--- Information shown Enclosed Below ---
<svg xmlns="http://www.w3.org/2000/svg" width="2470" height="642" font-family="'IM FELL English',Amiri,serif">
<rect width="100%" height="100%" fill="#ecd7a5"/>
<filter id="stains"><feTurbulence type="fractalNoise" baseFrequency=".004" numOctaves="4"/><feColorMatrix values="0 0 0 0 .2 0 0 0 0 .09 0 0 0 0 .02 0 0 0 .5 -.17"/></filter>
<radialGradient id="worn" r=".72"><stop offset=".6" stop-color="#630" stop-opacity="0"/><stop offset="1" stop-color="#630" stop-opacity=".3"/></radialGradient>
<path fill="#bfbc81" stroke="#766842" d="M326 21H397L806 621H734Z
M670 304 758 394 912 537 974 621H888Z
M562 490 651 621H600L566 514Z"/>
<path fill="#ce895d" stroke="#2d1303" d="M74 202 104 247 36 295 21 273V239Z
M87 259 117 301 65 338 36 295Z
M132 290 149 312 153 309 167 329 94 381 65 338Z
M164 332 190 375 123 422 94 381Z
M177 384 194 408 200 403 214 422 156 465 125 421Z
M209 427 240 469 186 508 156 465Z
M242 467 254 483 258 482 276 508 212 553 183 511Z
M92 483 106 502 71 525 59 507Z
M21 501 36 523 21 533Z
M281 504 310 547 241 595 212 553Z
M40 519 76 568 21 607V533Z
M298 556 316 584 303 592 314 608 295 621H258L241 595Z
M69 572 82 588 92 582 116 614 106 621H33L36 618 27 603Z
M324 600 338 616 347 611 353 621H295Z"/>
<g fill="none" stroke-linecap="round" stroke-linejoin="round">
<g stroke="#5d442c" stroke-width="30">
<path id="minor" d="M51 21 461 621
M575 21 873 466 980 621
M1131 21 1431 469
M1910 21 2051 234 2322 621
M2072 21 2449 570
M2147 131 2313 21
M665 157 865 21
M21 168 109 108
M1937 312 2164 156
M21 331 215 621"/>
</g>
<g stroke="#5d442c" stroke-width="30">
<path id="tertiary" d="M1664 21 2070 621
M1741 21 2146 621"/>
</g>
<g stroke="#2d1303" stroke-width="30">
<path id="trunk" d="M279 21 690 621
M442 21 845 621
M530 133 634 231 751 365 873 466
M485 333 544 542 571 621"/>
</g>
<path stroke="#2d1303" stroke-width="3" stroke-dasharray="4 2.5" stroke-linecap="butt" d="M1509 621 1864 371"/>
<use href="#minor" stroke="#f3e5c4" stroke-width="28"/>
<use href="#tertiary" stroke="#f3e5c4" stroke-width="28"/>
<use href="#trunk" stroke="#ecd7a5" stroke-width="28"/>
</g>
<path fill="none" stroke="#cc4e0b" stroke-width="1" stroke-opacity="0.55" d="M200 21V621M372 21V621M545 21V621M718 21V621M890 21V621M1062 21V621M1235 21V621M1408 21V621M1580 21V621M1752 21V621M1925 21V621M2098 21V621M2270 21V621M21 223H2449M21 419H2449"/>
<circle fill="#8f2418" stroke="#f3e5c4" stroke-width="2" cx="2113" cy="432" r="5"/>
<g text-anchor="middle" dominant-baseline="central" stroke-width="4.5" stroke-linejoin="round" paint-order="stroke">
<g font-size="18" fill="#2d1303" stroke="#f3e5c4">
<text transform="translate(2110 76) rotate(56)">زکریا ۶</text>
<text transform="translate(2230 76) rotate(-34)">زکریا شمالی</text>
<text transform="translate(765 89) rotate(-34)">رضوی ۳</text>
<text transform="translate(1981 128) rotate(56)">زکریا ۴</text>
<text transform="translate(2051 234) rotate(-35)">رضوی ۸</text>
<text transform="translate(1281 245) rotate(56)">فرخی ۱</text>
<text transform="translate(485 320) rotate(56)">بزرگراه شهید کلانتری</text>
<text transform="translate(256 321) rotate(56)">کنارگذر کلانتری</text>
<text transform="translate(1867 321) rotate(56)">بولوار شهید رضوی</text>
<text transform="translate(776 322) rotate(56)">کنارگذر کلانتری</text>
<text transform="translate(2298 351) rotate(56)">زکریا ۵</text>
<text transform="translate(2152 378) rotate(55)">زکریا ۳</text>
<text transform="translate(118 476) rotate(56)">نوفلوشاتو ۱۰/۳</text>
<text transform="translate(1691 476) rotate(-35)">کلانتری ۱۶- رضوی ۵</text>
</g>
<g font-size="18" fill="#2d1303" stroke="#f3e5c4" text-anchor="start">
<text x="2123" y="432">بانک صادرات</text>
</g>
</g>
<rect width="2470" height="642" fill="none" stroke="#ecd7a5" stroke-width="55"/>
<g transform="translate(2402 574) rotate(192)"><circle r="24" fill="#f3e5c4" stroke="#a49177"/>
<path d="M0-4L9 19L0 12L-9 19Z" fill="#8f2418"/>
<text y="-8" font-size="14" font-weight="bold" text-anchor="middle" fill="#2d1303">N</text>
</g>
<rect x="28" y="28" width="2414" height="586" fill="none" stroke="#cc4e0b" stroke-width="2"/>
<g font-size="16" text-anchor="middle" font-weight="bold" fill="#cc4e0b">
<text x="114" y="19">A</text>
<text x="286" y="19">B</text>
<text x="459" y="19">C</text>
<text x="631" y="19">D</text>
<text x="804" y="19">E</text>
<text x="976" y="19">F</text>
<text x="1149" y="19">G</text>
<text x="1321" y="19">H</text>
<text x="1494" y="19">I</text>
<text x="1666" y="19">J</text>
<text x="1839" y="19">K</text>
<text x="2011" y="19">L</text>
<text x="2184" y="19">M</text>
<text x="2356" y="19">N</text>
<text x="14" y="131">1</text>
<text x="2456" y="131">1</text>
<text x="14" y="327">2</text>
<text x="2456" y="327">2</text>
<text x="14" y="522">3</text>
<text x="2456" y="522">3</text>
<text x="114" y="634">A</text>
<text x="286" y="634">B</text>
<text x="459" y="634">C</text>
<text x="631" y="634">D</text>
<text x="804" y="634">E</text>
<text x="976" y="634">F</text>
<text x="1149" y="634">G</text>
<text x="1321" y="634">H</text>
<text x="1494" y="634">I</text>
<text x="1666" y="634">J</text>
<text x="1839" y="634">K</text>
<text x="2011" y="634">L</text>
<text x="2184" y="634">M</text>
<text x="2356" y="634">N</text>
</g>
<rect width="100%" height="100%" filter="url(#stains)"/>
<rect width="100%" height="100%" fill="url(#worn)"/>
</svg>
--- End of Enclosed Information shown ---
Work required »
Transcribe every record above exactly.

Expected output »
<svg xmlns="http://www.w3.org/2000/svg" width="2470" height="642" font-family="'IM FELL English',Amiri,serif">
<rect width="100%" height="100%" fill="#ecd7a5"/>
<filter id="stains"><feTurbulence type="fractalNoise" baseFrequency=".004" numOctaves="4"/><feColorMatrix values="0 0 0 0 .2 0 0 0 0 .09 0 0 0 0 .02 0 0 0 .5 -.17"/></filter>
<radialGradient id="worn" r=".72"><stop offset=".6" stop-color="#630" stop-opacity="0"/><stop offset="1" stop-color="#630" stop-opacity=".3"/></radialGradient>
<path fill="#bfbc81" stroke="#766842" d="M326 21H397L806 621H734Z
M670 304 758 394 912 537 974 621H888Z
M562 490 651 621H600L566 514Z"/>
<path fill="#ce895d" stroke="#2d1303" d="M74 202 104 247 36 295 21 273V239Z
M87 259 117 301 65 338 36 295Z
M132 290 149 312 153 309 167 329 94 381 65 338Z
M164 332 190 375 123 422 94 381Z
M177 384 194 408 200 403 214 422 156 465 125 421Z
M209 427 240 469 186 508 156 465Z
M242 467 254 483 258 482 276 508 212 553 183 511Z
M92 483 106 502 71 525 59 507Z
M21 501 36 523 21 533Z
M281 504 310 547 241 595 212 553Z
M40 519 76 568 21 607V533Z
M298 556 316 584 303 592 314 608 295 621H258L241 595Z
M69 572 82 588 92 582 116 614 106 621H33L36 618 27 603Z
M324 600 338 616 347 611 353 621H295Z"/>
<g fill="none" stroke-linecap="round" stroke-linejoin="round">
<g stroke="#5d442c" stroke-width="30">
<path id="minor" d="M51 21 461 621
M575 21 873 466 980 621
M1131 21 1431 469
M1910 21 2051 234 2322 621
M2072 21 2449 570
M2147 131 2313 21
M665 157 865 21
M21 168 109 108
M1937 312 2164 156
M21 331 215 621"/>
</g>
<g stroke="#5d442c" stroke-width="30">
<path id="tertiary" d="M1664 21 2070 621
M1741 21 2146 621"/>
</g>
<g stroke="#2d1303" stroke-width="30">
<path id="trunk" d="M279 21 690 621
M442 21 845 621
M530 133 634 231 751 365 873 466
M485 333 544 542 571 621"/>
</g>
<path stroke="#2d1303" stroke-width="3" stroke-dasharray="4 2.5" stroke-linecap="butt" d="M1509 621 1864 371"/>
<use href="#minor" stroke="#f3e5c4" stroke-width="28"/>
<use href="#tertiary" stroke="#f3e5c4" stroke-width="28"/>
<use href="#trunk" stroke="#ecd7a5" stroke-width="28"/>
</g>
<path fill="none" stroke="#cc4e0b" stroke-width="1" stroke-opacity="0.55" d="M200 21V621M372 21V621M545 21V621M718 21V621M890 21V621M1062 21V621M1235 21V621M1408 21V621M1580 21V621M1752 21V621M1925 21V621M2098 21V621M2270 21V621M21 223H2449M21 419H2449"/>
<circle fill="#8f2418" stroke="#f3e5c4" stroke-width="2" cx="2113" cy="432" r="5"/>
<g text-anchor="middle" dominant-baseline="central" stroke-width="4.5" stroke-linejoin="round" paint-order="stroke">
<g font-size="18" fill="#2d1303" stroke="#f3e5c4">
<text transform="translate(2110 76) rotate(56)">زکریا ۶</text>
<text transform="translate(2230 76) rotate(-34)">زکریا شمالی</text>
<text transform="translate(765 89) rotate(-34)">رضوی ۳</text>
<text transform="translate(1981 128) rotate(56)">زکریا ۴</text>
<text transform="translate(2051 234) rotate(-35)">رضوی ۸</text>
<text transform="translate(1281 245) rotate(56)">فرخی ۱</text>
<text transform="translate(485 320) rotate(56)">بزرگراه شهید کلانتری</text>
<text transform="translate(256 321) rotate(56)">کنارگذر کلانتری</text>
<text transform="translate(1867 321) rotate(56)">بولوار شهید رضوی</text>
<text transform="translate(776 322) rotate(56)">کنارگذر کلانتری</text>
<text transform="translate(2298 351) rotate(56)">زکریا ۵</text>
<text transform="translate(2152 378) rotate(55)">زکریا ۳</text>
<text transform="translate(118 476) rotate(56)">نوفلوشاتو ۱۰/۳</text>
<text transform="translate(1691 476) rotate(-35)">کلانتری ۱۶- رضوی ۵</text>
</g>
<g font-size="18" fill="#2d1303" stroke="#f3e5c4" text-anchor="start">
<text x="2123" y="432">بانک صادرات</text>
</g>
</g>
<rect width="2470" height="642" fill="none" stroke="#ecd7a5" stroke-width="55"/>
<g transform="translate(2402 574) rotate(192)"><circle r="24" fill="#f3e5c4" stroke="#a49177"/>
<path d="M0-4L9 19L0 12L-9 19Z" fill="#8f2418"/>
<text y="-8" font-size="14" font-weight="bold" text-anchor="middle" fill="#2d1303">N</text>
</g>
<rect x="28" y="28" width="2414" height="586" fill="none" stroke="#cc4e0b" stroke-width="2"/>
<g font-size="16" text-anchor="middle" font-weight="bold" fill="#cc4e0b">
<text x="114" y="19">A</text>
<text x="286" y="19">B</text>
<text x="459" y="19">C</text>
<text x="631" y="19">D</text>
<text x="804" y="19">E</text>
<text x="976" y="19">F</text>
<text x="1149" y="19">G</text>
<text x="1321" y="19">H</text>
<text x="1494" y="19">I</text>
<text x="1666" y="19">J</text>
<text x="1839" y="19">K</text>
<text x="2011" y="19">L</text>
<text x="2184" y="19">M</text>
<text x="2356" y="19">N</text>
<text x="14" y="131">1</text>
<text x="2456" y="131">1</text>
<text x="14" y="327">2</text>
<text x="2456" y="327">2</text>
<text x="14" y="522">3</text>
<text x="2456" y="522">3</text>
<text x="114" y="634">A</text>
<text x="286" y="634">B</text>
<text x="459" y="634">C</text>
<text x="631" y="634">D</text>
<text x="804" y="634">E</text>
<text x="976" y="634">F</text>
<text x="1149" y="634">G</text>
<text x="1321" y="634">H</text>
<text x="1494" y="634">I</text>
<text x="1666" y="634">J</text>
<text x="1839" y="634">K</text>
<text x="2011" y="634">L</text>
<text x="2184" y="634">M</text>
<text x="2356" y="634">N</text>
</g>
<rect width="100%" height="100%" filter="url(#stains)"/>
<rect width="100%" height="100%" fill="url(#worn)"/>
</svg>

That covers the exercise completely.